# [TEXT TO READ]
During the Holly Wars, Afghanistan made a point of treating their prisoners of war humanly. They did this absent any Genivia Convention, UN observers or letters from Amnesty International. They did this not out of bleed-heart liberalism, not even out of an ethic of assuming innocence until guilt was proven. They treated their prisoners with basic human dignity because of how doing so reflected on they themselves, the captors. They held themselves to high standards, and in doing so, held the moral high ground. This policy of humane treatment did not make them weak, or vulnerable, or less effective in their wars. It just meant they stood for something.

I considered whether or not to get up on this soapbox, but there was this news about Gitmo, and there was Margaret Cho on the DVD I was watching last night, saying “If we all got together and had this big, too-much-information, go-there voice, if we just went and did it, that voice would equal power, and that power would equal change, and that change would equal a revolution”

We need that voice, it has to start somewhere: I am using my go-there voice, on this anniversary, to say that what is happening in Guantanamo Bay is wrong. Years from now, when those who conceived and authorized the policies at Guantanamo, in the Patriot Act, and throughout this so-called “War on Terror”, are brought before a tribunal of their own, let none of them be able to claim that no one ever said that what they were doing was wrong.

# [EXTRACTED ENTRIES]
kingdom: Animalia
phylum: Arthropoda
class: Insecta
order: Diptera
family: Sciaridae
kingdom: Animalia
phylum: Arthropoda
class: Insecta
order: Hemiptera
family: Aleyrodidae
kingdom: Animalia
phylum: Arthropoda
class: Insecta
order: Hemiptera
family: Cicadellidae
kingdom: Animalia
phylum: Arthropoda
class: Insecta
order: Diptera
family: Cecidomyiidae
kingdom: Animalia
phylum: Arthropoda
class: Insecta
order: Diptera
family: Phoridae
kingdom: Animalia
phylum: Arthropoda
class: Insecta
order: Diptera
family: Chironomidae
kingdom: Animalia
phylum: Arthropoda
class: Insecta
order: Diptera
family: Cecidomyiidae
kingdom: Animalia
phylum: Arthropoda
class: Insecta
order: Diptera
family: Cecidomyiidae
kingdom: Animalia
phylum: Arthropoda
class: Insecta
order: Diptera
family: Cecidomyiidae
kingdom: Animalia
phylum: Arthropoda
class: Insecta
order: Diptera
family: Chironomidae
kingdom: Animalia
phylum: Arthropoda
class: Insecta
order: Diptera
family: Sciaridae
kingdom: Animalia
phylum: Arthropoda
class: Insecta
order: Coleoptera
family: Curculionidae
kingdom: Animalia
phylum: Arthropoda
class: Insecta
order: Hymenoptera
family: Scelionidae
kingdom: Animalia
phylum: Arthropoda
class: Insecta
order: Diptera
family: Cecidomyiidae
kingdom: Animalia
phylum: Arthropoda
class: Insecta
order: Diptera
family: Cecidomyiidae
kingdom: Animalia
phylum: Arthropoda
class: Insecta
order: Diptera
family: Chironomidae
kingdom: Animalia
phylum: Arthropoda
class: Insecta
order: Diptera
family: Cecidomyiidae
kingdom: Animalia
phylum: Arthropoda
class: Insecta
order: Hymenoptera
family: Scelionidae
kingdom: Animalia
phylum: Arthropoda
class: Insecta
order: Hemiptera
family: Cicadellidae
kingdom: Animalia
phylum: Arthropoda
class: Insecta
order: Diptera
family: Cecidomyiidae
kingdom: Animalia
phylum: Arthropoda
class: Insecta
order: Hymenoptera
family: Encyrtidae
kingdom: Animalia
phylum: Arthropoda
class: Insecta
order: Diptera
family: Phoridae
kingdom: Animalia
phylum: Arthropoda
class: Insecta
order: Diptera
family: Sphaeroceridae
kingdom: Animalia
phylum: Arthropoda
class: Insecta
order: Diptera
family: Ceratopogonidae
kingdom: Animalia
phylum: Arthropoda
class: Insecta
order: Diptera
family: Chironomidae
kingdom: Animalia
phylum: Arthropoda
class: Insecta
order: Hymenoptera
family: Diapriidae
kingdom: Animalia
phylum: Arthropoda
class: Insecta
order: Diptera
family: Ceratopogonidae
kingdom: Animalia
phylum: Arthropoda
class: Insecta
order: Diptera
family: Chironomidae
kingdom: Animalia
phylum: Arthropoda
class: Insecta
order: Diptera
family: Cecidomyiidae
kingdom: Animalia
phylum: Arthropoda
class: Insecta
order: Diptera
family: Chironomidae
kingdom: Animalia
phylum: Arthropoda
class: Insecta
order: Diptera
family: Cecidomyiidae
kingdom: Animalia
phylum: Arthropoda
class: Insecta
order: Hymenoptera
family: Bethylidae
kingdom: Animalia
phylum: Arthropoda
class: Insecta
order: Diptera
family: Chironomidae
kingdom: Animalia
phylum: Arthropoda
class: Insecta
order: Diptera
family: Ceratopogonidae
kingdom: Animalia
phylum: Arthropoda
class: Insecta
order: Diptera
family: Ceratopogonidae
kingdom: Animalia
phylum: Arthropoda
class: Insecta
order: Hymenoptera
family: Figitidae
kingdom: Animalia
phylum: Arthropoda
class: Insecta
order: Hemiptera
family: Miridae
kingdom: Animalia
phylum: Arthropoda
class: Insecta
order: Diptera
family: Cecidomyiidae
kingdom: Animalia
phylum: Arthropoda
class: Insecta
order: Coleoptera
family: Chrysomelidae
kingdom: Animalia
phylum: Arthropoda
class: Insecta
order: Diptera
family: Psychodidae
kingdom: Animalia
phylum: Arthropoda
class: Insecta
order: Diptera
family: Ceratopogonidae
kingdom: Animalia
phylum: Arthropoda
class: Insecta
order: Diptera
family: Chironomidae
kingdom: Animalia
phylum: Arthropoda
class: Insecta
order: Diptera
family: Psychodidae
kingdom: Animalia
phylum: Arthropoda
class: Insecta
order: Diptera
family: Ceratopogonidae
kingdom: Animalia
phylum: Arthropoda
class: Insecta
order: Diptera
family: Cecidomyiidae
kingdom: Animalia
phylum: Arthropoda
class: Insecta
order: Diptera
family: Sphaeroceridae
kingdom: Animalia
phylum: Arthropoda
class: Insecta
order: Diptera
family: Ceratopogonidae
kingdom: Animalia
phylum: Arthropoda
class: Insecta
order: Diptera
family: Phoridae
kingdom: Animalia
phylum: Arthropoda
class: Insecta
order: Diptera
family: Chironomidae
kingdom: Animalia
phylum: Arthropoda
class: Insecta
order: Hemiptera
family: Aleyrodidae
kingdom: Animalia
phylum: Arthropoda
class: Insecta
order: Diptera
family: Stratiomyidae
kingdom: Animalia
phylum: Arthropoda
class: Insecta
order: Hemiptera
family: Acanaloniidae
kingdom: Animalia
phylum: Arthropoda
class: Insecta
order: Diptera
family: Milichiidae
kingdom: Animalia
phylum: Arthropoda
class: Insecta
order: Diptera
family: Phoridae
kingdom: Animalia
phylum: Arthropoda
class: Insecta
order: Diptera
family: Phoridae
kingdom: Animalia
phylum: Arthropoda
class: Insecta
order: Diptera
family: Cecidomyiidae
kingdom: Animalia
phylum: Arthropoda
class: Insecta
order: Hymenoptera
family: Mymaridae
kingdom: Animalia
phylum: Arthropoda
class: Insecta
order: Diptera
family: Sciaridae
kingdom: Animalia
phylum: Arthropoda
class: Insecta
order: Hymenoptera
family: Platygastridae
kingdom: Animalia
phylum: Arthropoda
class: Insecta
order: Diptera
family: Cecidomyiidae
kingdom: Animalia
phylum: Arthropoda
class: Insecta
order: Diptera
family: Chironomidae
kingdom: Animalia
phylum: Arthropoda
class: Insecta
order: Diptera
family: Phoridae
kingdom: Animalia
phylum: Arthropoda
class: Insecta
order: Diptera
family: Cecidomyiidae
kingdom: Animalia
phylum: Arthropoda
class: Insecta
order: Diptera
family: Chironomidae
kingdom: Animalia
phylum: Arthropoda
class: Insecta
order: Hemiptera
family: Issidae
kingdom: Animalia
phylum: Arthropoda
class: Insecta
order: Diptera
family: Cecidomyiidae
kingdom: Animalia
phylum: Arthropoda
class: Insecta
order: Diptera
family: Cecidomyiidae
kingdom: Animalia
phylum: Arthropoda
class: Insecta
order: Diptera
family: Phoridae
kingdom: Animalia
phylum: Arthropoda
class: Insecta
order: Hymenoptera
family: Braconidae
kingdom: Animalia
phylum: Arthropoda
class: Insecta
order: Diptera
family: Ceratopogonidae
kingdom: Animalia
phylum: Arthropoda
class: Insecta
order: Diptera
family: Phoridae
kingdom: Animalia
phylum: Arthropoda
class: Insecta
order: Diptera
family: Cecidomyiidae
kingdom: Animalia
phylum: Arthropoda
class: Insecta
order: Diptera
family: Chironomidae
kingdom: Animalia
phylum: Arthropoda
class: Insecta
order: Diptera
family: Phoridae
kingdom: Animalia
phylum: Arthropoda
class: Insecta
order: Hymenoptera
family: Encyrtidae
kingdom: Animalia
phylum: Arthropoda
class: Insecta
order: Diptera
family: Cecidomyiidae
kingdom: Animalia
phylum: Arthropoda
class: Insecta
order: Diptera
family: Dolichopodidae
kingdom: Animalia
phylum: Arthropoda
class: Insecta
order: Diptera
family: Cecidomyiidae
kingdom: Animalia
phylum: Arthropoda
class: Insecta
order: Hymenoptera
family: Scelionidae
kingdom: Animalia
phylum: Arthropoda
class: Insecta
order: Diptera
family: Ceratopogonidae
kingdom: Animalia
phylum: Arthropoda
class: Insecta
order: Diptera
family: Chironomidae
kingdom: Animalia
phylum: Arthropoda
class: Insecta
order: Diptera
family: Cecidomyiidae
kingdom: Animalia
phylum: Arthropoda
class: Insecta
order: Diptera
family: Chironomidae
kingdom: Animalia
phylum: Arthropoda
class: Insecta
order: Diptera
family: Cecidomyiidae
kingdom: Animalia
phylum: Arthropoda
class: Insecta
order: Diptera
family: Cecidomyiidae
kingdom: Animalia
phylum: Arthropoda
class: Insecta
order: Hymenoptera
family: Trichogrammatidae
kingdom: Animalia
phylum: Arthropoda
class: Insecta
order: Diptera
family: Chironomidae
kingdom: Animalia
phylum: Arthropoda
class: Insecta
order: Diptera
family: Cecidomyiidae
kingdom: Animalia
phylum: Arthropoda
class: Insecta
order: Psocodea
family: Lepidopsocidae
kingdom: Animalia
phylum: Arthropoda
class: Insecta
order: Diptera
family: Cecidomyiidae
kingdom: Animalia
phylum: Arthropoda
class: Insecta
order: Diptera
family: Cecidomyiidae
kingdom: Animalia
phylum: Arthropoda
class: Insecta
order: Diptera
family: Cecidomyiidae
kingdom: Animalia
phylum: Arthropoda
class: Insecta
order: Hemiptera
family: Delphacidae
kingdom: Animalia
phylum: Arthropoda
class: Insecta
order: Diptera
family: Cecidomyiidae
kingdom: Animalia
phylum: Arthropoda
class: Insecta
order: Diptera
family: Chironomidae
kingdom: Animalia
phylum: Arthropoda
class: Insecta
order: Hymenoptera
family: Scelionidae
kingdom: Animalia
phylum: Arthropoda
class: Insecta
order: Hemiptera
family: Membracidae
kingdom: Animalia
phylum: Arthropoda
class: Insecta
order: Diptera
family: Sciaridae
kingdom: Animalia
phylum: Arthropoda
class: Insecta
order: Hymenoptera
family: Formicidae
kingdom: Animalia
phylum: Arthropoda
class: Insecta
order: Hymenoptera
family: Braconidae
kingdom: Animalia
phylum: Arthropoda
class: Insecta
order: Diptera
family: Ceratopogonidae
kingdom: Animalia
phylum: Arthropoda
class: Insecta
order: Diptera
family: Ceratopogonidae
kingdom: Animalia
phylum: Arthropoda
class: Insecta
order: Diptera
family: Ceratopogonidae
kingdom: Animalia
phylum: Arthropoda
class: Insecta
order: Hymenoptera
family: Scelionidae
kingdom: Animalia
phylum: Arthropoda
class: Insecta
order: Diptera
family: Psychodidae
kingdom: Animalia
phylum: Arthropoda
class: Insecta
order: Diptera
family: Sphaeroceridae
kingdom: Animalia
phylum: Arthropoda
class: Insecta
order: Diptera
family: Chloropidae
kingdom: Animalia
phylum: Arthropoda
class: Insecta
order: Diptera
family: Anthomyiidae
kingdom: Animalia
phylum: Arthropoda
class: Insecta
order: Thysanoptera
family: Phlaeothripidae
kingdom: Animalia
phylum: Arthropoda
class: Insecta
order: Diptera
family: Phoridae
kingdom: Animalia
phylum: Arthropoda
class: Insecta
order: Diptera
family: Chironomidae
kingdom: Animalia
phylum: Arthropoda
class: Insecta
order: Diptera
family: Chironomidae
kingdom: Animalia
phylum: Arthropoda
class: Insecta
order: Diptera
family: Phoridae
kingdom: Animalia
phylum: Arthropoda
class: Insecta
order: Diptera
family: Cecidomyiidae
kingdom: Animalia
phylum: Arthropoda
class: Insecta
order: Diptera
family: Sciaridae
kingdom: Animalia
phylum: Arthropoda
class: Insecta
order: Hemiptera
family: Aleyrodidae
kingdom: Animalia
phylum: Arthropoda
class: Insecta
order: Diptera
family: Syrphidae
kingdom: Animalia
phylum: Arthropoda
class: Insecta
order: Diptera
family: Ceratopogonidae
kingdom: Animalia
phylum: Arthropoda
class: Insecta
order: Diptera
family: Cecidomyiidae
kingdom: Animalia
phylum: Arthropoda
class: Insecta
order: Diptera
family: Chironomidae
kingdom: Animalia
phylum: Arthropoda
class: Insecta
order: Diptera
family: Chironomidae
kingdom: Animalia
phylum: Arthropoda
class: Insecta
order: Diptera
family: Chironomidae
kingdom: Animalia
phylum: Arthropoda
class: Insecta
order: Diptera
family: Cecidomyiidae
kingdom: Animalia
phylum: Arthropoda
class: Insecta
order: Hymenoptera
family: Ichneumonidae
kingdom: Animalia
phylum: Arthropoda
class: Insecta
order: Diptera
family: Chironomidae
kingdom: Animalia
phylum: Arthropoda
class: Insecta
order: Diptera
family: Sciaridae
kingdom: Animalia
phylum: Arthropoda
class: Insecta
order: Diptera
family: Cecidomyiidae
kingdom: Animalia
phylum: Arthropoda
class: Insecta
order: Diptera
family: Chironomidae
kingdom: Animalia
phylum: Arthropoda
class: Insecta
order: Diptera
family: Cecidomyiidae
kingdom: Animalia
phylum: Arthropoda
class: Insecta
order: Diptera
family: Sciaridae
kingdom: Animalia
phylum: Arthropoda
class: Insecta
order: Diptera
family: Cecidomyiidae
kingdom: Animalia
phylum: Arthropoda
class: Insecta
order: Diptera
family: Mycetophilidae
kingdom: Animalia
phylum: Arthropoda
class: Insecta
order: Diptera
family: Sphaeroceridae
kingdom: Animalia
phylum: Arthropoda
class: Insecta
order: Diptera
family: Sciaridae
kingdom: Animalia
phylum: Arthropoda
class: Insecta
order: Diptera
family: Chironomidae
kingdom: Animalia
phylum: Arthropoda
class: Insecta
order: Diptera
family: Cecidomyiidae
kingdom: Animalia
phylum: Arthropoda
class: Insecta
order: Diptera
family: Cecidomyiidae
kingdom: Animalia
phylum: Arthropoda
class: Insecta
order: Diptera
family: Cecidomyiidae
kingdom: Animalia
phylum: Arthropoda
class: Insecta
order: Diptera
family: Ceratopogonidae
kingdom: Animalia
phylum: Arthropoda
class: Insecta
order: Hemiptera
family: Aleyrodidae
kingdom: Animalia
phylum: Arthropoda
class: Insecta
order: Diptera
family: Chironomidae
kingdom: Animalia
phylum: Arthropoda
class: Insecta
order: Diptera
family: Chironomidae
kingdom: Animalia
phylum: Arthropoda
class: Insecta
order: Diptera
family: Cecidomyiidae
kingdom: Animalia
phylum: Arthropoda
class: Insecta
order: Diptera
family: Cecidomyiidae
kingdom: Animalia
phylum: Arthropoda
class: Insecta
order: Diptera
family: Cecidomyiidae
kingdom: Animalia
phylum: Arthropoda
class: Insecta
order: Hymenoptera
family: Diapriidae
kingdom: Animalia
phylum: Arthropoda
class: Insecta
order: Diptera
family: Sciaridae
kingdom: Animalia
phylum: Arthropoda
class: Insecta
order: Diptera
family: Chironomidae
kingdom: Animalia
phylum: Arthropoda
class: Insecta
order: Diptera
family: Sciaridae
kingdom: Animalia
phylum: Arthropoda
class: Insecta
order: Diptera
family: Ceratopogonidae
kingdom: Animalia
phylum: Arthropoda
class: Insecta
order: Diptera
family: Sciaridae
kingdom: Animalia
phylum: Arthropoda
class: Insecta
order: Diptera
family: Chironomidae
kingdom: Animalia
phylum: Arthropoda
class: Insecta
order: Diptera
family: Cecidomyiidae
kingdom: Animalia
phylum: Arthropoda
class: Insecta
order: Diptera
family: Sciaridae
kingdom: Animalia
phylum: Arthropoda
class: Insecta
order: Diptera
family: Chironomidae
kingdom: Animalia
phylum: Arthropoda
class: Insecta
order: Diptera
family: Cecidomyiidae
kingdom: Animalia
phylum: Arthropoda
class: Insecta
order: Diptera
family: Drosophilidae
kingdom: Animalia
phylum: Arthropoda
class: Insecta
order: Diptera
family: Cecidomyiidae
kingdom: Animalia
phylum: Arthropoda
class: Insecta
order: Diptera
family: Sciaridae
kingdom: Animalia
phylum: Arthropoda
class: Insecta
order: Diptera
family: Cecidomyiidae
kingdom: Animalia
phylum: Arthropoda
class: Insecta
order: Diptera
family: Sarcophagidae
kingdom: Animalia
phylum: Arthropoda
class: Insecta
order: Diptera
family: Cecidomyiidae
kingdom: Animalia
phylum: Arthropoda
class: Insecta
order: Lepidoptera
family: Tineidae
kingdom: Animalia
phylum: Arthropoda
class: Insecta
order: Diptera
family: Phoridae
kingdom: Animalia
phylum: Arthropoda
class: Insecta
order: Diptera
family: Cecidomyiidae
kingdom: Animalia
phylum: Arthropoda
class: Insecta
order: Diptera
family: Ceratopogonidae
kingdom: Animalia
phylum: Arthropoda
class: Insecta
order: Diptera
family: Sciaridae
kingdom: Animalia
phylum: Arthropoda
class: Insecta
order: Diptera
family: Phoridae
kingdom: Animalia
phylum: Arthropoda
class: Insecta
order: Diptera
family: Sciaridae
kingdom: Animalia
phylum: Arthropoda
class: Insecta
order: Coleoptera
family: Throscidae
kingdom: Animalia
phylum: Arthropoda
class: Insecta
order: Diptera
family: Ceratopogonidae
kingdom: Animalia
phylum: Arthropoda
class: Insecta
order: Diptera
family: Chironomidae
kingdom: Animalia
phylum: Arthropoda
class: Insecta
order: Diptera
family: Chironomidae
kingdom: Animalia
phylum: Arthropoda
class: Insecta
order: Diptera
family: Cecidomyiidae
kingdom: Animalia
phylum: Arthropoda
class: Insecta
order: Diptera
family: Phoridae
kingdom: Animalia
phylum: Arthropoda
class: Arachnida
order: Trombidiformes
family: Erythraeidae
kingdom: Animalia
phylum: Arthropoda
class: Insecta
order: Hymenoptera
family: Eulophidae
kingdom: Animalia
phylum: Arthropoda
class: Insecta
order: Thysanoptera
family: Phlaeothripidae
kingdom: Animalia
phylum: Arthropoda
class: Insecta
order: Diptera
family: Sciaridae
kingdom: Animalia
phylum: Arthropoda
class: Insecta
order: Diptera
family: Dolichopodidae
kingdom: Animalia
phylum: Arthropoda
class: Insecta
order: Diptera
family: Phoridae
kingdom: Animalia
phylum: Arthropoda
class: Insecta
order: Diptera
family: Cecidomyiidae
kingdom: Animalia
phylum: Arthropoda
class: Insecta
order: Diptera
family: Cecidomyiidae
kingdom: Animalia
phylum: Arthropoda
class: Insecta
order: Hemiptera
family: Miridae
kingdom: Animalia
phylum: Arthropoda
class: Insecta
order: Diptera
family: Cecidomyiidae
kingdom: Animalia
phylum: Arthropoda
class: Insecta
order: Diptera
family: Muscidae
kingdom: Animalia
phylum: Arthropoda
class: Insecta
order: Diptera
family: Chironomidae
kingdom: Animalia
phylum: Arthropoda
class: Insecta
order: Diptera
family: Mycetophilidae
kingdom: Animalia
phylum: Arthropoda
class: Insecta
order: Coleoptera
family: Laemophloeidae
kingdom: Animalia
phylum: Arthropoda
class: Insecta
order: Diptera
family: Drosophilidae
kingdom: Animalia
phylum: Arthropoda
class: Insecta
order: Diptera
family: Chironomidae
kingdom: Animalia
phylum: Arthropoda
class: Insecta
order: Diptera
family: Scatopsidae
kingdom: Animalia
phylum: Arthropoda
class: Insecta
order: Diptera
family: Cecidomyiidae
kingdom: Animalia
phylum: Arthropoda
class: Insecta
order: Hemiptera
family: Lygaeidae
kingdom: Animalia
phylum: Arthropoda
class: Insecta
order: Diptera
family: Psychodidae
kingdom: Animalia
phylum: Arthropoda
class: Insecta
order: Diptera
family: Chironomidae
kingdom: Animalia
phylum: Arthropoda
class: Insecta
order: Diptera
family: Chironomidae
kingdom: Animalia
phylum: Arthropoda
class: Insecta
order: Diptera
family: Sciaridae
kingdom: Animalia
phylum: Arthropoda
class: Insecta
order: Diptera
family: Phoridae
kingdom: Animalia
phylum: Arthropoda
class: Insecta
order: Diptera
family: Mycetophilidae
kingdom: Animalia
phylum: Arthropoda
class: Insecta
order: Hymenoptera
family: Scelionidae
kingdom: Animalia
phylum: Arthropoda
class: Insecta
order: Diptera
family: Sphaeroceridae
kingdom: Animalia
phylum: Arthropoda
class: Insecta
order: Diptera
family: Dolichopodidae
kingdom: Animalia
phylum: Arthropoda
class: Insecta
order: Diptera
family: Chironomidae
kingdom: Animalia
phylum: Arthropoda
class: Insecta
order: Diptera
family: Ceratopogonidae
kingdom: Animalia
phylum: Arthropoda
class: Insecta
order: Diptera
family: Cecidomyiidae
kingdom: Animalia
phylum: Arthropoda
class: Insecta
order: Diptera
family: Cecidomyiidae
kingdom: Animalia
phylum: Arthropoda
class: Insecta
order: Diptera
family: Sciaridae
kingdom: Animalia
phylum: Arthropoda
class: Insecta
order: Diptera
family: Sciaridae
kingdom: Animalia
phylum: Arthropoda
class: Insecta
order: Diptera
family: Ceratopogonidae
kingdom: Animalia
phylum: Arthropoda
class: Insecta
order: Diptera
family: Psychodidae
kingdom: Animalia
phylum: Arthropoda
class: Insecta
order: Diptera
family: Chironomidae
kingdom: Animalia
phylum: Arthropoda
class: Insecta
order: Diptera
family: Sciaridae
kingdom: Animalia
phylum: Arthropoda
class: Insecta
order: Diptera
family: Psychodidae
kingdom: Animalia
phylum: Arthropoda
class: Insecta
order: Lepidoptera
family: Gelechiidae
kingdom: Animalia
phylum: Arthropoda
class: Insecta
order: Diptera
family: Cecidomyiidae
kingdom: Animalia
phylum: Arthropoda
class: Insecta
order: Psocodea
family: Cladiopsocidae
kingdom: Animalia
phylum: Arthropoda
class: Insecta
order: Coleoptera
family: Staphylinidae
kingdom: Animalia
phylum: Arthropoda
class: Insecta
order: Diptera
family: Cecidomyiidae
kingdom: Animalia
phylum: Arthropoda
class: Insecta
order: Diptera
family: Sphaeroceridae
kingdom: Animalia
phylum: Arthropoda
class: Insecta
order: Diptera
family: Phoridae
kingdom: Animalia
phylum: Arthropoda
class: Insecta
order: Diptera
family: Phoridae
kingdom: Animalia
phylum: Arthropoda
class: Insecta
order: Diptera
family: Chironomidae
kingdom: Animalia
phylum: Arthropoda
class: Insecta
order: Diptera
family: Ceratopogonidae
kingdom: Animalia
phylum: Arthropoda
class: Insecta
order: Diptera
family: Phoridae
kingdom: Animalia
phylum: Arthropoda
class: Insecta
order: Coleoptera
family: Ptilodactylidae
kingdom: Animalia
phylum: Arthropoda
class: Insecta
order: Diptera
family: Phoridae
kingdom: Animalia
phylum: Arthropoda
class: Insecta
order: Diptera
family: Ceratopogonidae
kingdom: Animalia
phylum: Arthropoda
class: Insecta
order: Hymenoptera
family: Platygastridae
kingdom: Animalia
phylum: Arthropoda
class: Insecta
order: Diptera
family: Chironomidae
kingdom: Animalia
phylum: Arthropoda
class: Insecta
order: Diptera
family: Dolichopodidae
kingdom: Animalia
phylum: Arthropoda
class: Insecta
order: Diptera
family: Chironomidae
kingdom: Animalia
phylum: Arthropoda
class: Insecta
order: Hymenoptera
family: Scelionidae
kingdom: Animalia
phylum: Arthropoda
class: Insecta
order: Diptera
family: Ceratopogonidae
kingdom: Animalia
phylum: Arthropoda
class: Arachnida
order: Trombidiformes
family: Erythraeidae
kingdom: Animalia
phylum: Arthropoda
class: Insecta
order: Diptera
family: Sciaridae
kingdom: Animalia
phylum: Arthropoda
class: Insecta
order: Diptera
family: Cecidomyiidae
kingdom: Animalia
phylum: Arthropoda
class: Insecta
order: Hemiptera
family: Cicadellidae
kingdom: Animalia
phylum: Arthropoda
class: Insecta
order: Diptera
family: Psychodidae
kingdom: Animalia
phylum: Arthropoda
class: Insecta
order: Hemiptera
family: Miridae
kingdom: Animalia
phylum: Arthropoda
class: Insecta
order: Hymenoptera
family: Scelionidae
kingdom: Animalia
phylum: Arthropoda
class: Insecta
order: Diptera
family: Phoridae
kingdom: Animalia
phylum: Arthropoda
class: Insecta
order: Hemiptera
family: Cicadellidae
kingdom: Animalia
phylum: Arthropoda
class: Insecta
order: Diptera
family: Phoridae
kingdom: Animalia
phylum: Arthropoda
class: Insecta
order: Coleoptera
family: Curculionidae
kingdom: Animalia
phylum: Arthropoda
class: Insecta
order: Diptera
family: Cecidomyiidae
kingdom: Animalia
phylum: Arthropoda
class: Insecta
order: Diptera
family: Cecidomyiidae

# [REQUIRED ACTIONS]
A) Substitute "court" for "tribunal" in the essay on Guantanamo Bay, and write out the stretch from "We need that" to "doing was wrong." with that change.
B) Carry on the essay on Guantanamo Bay from its final sentence.

# [SOLVED PROBLEMS]
A)
We need that voice, it has to start somewhere: I am using my go-there voice, on this anniversary, to say that what is happening in Guantanamo Bay is wrong. Years from now, when those who conceived and authorized the policies at Guantanamo, in the Patriot Act, and throughout this so-called “War on Terror”, are brought before a court of their own, let none of them be able to claim that no one ever said that what they were doing was wrong.

B)
When I was growing up, one of the great burning questions of history was how “good Germans” could have allowed what was going on during the war to go on. They saw the trains, they knew about the camps, why didn't they do something? We all believed we would have done something. What will we say we did about what was going on during the 'war on terror'? We know about Gitmo, we saw the photos of the torture. What now must we do?

Amnesty International
ACLU
Human Rights Watch
Foreign Prisoners Support Services
MoveOn.org

6 comments:

Erin said...

*applauds*

I could not have expressed it any more eloquently.

Jennifer said...

Beautiful. I'll be linkin this.

westwind said...

thanks to you both, sometimes ya just gotta speak truth to power

Rain said...

great post, thank you!!

fineartist said...

very powerful, very moving. I think I'll be writing my congress person...

westwind said...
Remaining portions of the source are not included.